When combined with prior evidence of mitochondrial-DNA differences between Neandertals and Stone Age Homo sapiens (SN: 5/17/03, p. 307: Stone Age Genetics: Ancient DNA enters humanity’s heritage), “the data are more supportive of the out-of-Africa hypothesis of human evolution,” Serre says. In that scenario, people evolved around 200,000 years ago in Africa and then moved into Asia and Europe, replacing Neandertals and other Homo species.

The new findings buttress the out-of-Africa theory, agrees Christopher Stringer of the Natural History Museum in London, England.

Ancient bones don’t often yield mitochondrial DNA, which is located outside the cell nucleus and inherited from the mother, Serre notes. His team successfully obtained only nine genetic samples from 24 Neandertal and 40 early modern-human remains.

Nucleotide sequences of mitochondrial DNA extracted from the four Neandertal specimens resembled comparable genetic sequences previously taken from four other Neandertal fossils, the scientists report in the March Public Library of Science Biology. None of the five mitochondrial DNA samples taken from early modern humans contained sequences corresponding to those of Neandertals.
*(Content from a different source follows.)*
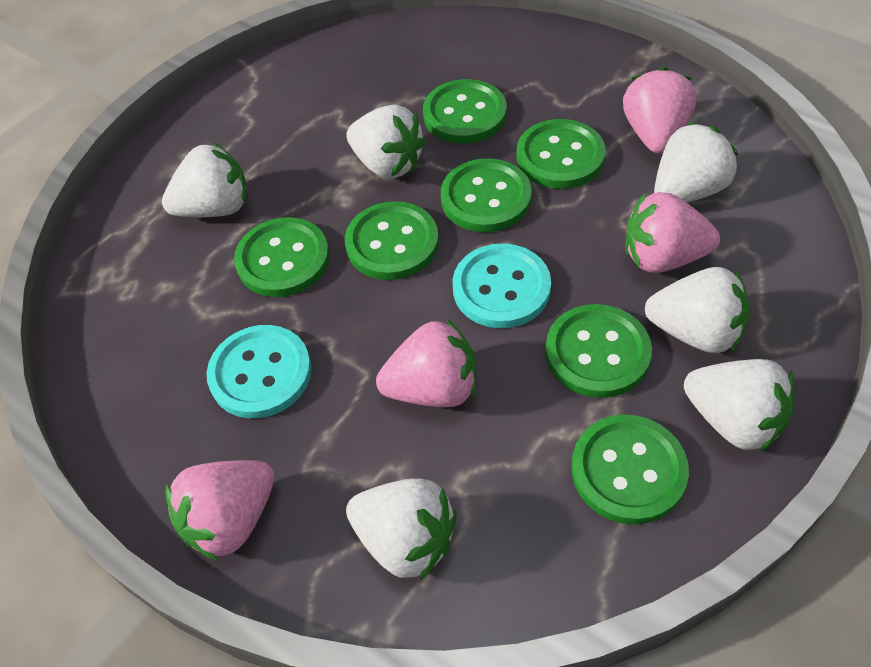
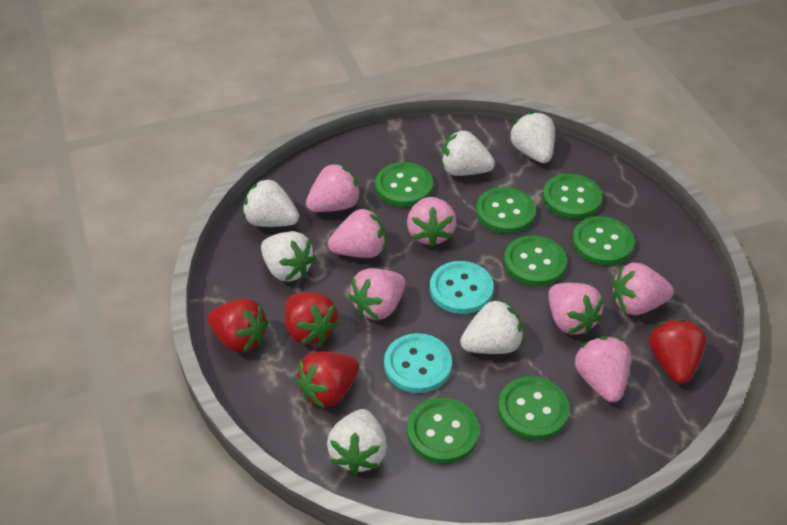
pink strawberry: 4 -> 7
red strawberry: 0 -> 4

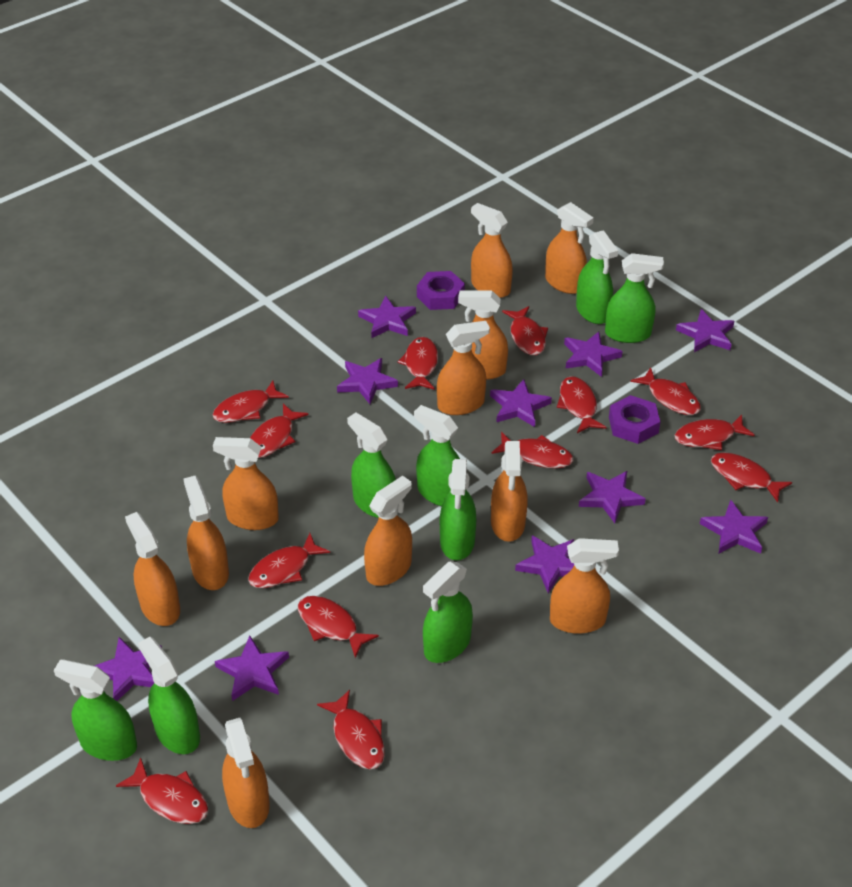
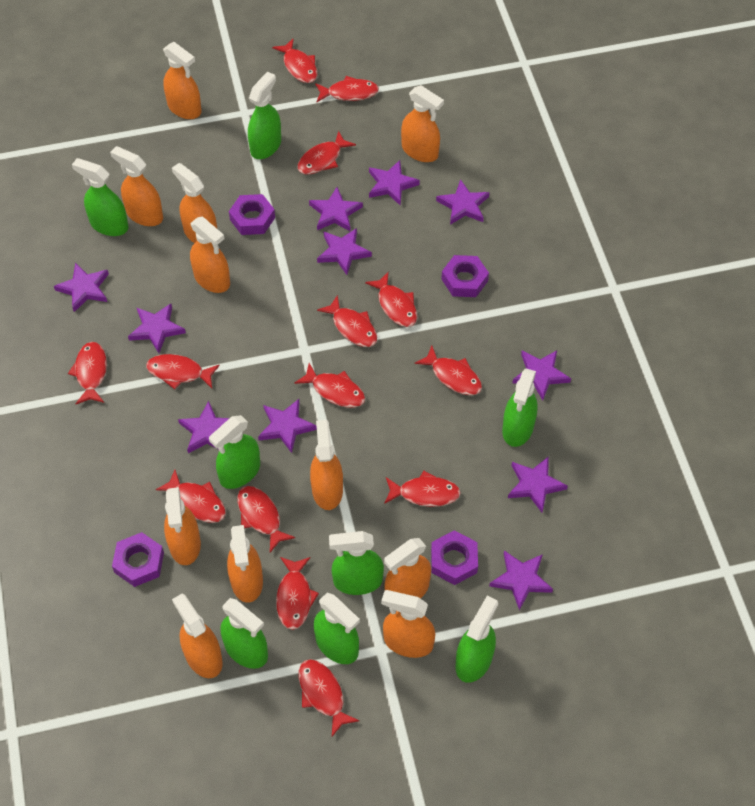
purple nut: 2 -> 4
purple star: 10 -> 11
red fish: 13 -> 14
A statistical analysis of the genetic finds indicates that Neandertals made no more than a 25 percent contribution to early modern-human mitochondrial DNA, Serre says. To make that estimate, the scientists assumed that Stone Age H. sapiens consisted of only 10,000 individuals capable of breeding.

It’s more likely that the spread of modern-humans out of Africa stimulated population growth beyond that number, in which case Neandertals’ influence on people’s genetic makeup would have been even less, Serre holds.

Serre’s results suggest either that Neandertals had no genetic effect on ancient humans or that a small Neandertal population interbred with a large H. sapiens population, proposes John H. Relethford of the State University of New York at Oneonta.

Milford Wolpoff of the University of Michigan in Ann Arbor disagrees. Wolpoff, who argues that H. sapiens evolved in Africa, Asia, and Europe over the past 2 million years, says that recent research indicates that mitochondrial DNA is changed by natural selection rather than by random mutation, as Serre’s team assumes. Natural selection would obliterate the material’s value as a molecular clock, useful as a means to reconstruct human evolution, Wolpoff says.

Serre isn’t convinced that mitochondrial DNA responds to natural selection. Like Wolpoff, though, he eagerly awaits results from evolutionary studies of DNA from the cell’s nucleus.